• Work order
Set down every entry again word for word, please, but skip the pictures.

• Material for this exercise
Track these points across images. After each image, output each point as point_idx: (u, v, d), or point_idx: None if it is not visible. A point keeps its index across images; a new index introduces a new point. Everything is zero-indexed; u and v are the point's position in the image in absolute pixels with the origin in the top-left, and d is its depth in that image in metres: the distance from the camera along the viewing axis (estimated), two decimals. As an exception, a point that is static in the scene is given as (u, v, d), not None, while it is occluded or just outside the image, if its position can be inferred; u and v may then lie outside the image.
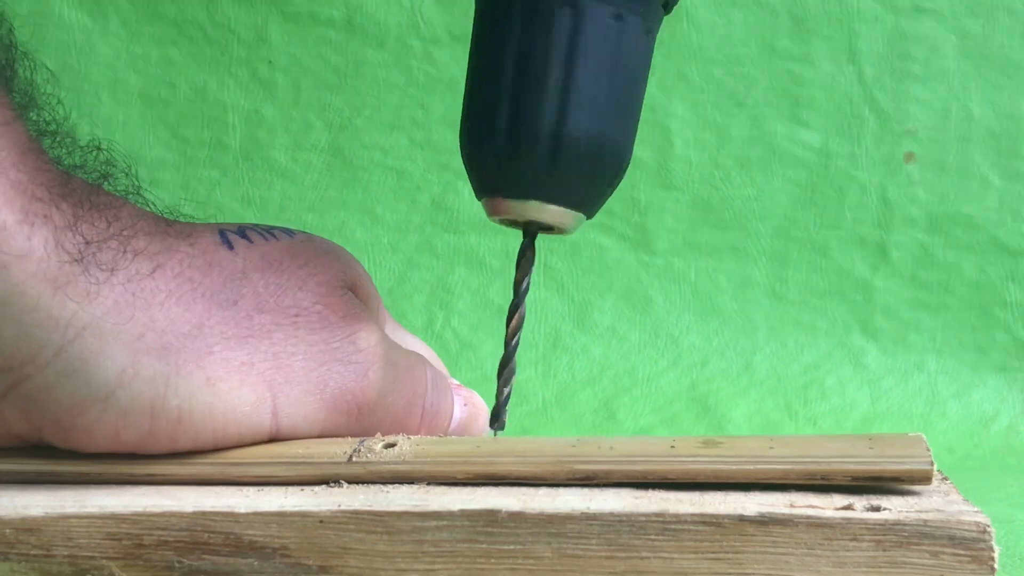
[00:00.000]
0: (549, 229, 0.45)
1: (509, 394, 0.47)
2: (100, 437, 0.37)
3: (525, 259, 0.46)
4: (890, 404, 0.87)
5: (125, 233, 0.37)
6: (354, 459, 0.38)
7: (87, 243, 0.36)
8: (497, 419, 0.47)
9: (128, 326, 0.36)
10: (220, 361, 0.38)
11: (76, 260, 0.35)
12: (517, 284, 0.46)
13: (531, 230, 0.45)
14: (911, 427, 0.85)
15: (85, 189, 0.37)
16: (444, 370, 0.50)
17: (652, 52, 0.44)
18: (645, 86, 0.44)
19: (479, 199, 0.45)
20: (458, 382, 0.49)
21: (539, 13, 0.42)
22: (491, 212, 0.45)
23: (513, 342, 0.46)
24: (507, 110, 0.42)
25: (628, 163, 0.44)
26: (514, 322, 0.46)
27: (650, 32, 0.43)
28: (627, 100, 0.43)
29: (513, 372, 0.47)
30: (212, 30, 0.90)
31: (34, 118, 0.38)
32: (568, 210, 0.43)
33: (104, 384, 0.36)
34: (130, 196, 0.40)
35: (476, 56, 0.44)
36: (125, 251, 0.37)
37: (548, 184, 0.42)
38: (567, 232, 0.45)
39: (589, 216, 0.45)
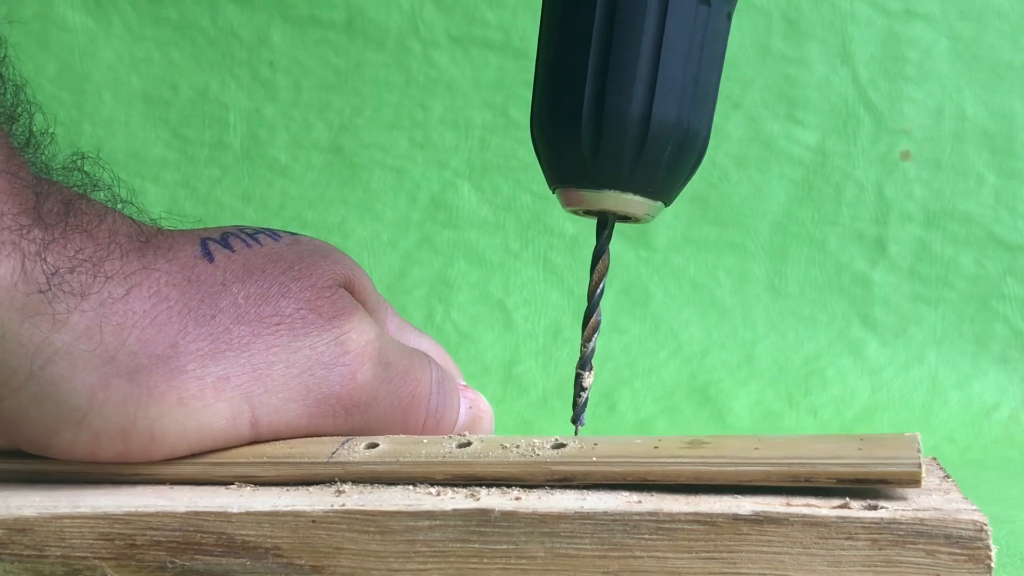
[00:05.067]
0: (624, 218, 0.43)
1: (587, 399, 0.44)
2: (77, 454, 0.38)
3: (601, 261, 0.43)
4: (891, 394, 0.87)
5: (98, 255, 0.37)
6: (333, 459, 0.38)
7: (55, 271, 0.36)
8: (576, 422, 0.44)
9: (99, 350, 0.37)
10: (193, 379, 0.38)
11: (43, 290, 0.35)
12: (593, 289, 0.44)
13: (606, 220, 0.43)
14: (912, 416, 0.85)
15: (61, 209, 0.37)
16: (455, 369, 0.49)
17: (728, 37, 0.42)
18: (721, 72, 0.42)
19: (552, 190, 0.43)
20: (465, 383, 0.49)
21: None
22: (566, 203, 0.43)
23: (590, 346, 0.44)
24: (590, 98, 0.40)
25: (706, 150, 0.43)
26: (588, 329, 0.44)
27: (729, 16, 0.42)
28: (709, 86, 0.41)
29: (591, 370, 0.44)
30: (214, 33, 0.90)
31: (15, 130, 0.38)
32: (648, 200, 0.42)
33: (75, 408, 0.37)
34: (115, 205, 0.40)
35: (551, 41, 0.42)
36: (96, 275, 0.37)
37: (631, 174, 0.41)
38: (643, 221, 0.43)
39: (667, 204, 0.43)
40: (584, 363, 0.44)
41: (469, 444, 0.39)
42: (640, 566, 0.34)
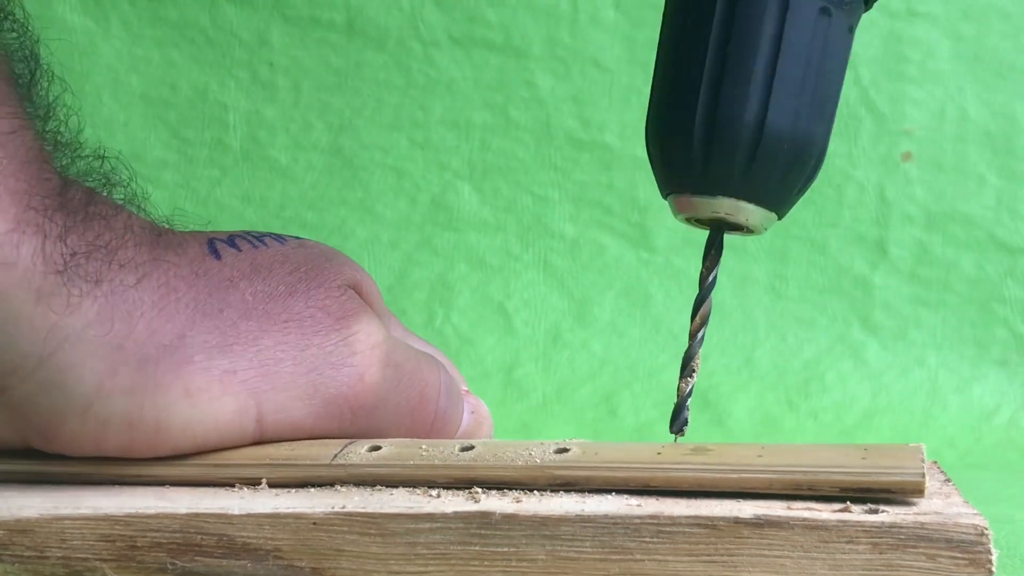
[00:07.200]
0: (737, 228, 0.42)
1: (690, 393, 0.43)
2: (82, 446, 0.38)
3: (712, 254, 0.43)
4: (891, 398, 0.87)
5: (113, 244, 0.37)
6: (335, 461, 0.38)
7: (73, 254, 0.36)
8: (676, 420, 0.43)
9: (108, 337, 0.37)
10: (200, 371, 0.38)
11: (59, 271, 0.36)
12: (703, 279, 0.43)
13: (719, 229, 0.42)
14: (912, 421, 0.85)
15: (82, 199, 0.37)
16: (458, 375, 0.50)
17: (851, 50, 0.42)
18: (842, 84, 0.42)
19: (664, 197, 0.43)
20: (467, 388, 0.49)
21: (744, 3, 0.40)
22: (677, 210, 0.42)
23: (698, 337, 0.43)
24: (706, 103, 0.40)
25: (822, 162, 0.42)
26: (697, 320, 0.43)
27: (852, 29, 0.41)
28: (828, 98, 0.41)
29: (695, 371, 0.43)
30: (214, 33, 0.90)
31: (46, 128, 0.38)
32: (761, 209, 0.41)
33: (82, 396, 0.37)
34: (128, 204, 0.40)
35: (670, 45, 0.42)
36: (111, 262, 0.37)
37: (744, 181, 0.40)
38: (756, 232, 0.42)
39: (780, 216, 0.42)
40: (690, 358, 0.43)
41: (472, 448, 0.39)
42: (641, 569, 0.34)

• Exercise output
Track these points across images. After each image, output each point as point_idx: (u, v, d), or point_idx: None if it is not visible. A point keeps its index across images; a new index introduces a new point. Everything is zero-indexed; u and v are the point's position in the image in absolute pixels with the origin in the top-left, and d is its depth in that image in metres: the distance from the camera along the viewing axis (estimated), two decimals. As an exception, a point that is static in the scene is given as (u, v, d), not None, while it is occluded or just outside the image, if its position can be inferred; u and v may then lie outside the image.
[00:00.000]
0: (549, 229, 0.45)
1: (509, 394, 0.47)
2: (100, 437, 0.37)
3: (525, 259, 0.46)
4: (890, 404, 0.87)
5: (125, 233, 0.37)
6: (354, 459, 0.38)
7: (87, 243, 0.36)
8: (497, 419, 0.47)
9: (128, 326, 0.36)
10: (220, 361, 0.38)
11: (76, 260, 0.35)
12: (517, 284, 0.46)
13: (531, 230, 0.45)
14: (911, 427, 0.85)
15: (85, 189, 0.37)
16: (444, 370, 0.50)
17: (652, 52, 0.44)
18: (645, 86, 0.44)
19: (479, 199, 0.45)
20: (458, 382, 0.49)
21: (539, 13, 0.42)
22: (491, 212, 0.45)
23: (513, 342, 0.46)
24: (507, 110, 0.42)
25: (628, 163, 0.44)
26: (514, 322, 0.46)
27: (650, 32, 0.43)
28: (627, 100, 0.43)
29: (513, 372, 0.47)
30: (212, 30, 0.90)
31: (34, 118, 0.38)
32: (568, 210, 0.43)
33: (104, 384, 0.36)
34: (130, 196, 0.40)
35: (476, 56, 0.44)
36: (125, 251, 0.37)
37: (548, 184, 0.42)
38: (567, 232, 0.45)
39: (589, 216, 0.45)
[00:05.067]
0: (624, 218, 0.43)
1: (587, 399, 0.44)
2: (77, 454, 0.38)
3: (601, 261, 0.43)
4: (891, 394, 0.87)
5: (98, 255, 0.37)
6: (333, 459, 0.38)
7: (55, 271, 0.36)
8: (576, 422, 0.44)
9: (99, 350, 0.37)
10: (193, 379, 0.38)
11: (43, 290, 0.35)
12: (593, 289, 0.44)
13: (606, 220, 0.43)
14: (912, 416, 0.85)
15: (61, 209, 0.37)
16: (455, 369, 0.49)
17: (728, 37, 0.42)
18: (721, 72, 0.42)
19: (552, 190, 0.43)
20: (465, 383, 0.49)
21: None
22: (566, 203, 0.43)
23: (590, 346, 0.44)
24: (590, 98, 0.40)
25: (706, 150, 0.43)
26: (588, 329, 0.44)
27: (729, 16, 0.42)
28: (709, 86, 0.41)
29: (591, 370, 0.44)
30: (214, 33, 0.90)
31: (15, 130, 0.38)
32: (648, 200, 0.42)
33: (75, 408, 0.37)
34: (115, 205, 0.40)
35: (551, 41, 0.42)
36: (96, 275, 0.37)
37: (631, 174, 0.41)
38: (643, 221, 0.43)
39: (667, 204, 0.43)
40: (584, 363, 0.44)
41: (469, 444, 0.39)
42: (640, 566, 0.34)
[00:07.200]
0: (737, 228, 0.42)
1: (690, 393, 0.43)
2: (82, 446, 0.38)
3: (712, 254, 0.43)
4: (891, 398, 0.87)
5: (113, 244, 0.37)
6: (335, 461, 0.38)
7: (73, 254, 0.36)
8: (676, 420, 0.43)
9: (108, 337, 0.37)
10: (200, 371, 0.38)
11: (59, 271, 0.36)
12: (703, 279, 0.43)
13: (719, 229, 0.42)
14: (912, 421, 0.85)
15: (82, 199, 0.37)
16: (458, 375, 0.50)
17: (851, 50, 0.42)
18: (842, 84, 0.42)
19: (664, 197, 0.43)
20: (467, 388, 0.49)
21: (744, 3, 0.40)
22: (677, 210, 0.42)
23: (698, 337, 0.43)
24: (706, 103, 0.40)
25: (822, 162, 0.42)
26: (697, 320, 0.43)
27: (852, 29, 0.41)
28: (828, 98, 0.41)
29: (695, 371, 0.43)
30: (214, 33, 0.90)
31: (46, 128, 0.38)
32: (761, 209, 0.41)
33: (82, 396, 0.37)
34: (128, 204, 0.40)
35: (670, 45, 0.42)
36: (111, 262, 0.37)
37: (744, 181, 0.40)
38: (756, 232, 0.42)
39: (780, 216, 0.42)
40: (690, 358, 0.43)
41: (472, 448, 0.39)
42: (641, 569, 0.34)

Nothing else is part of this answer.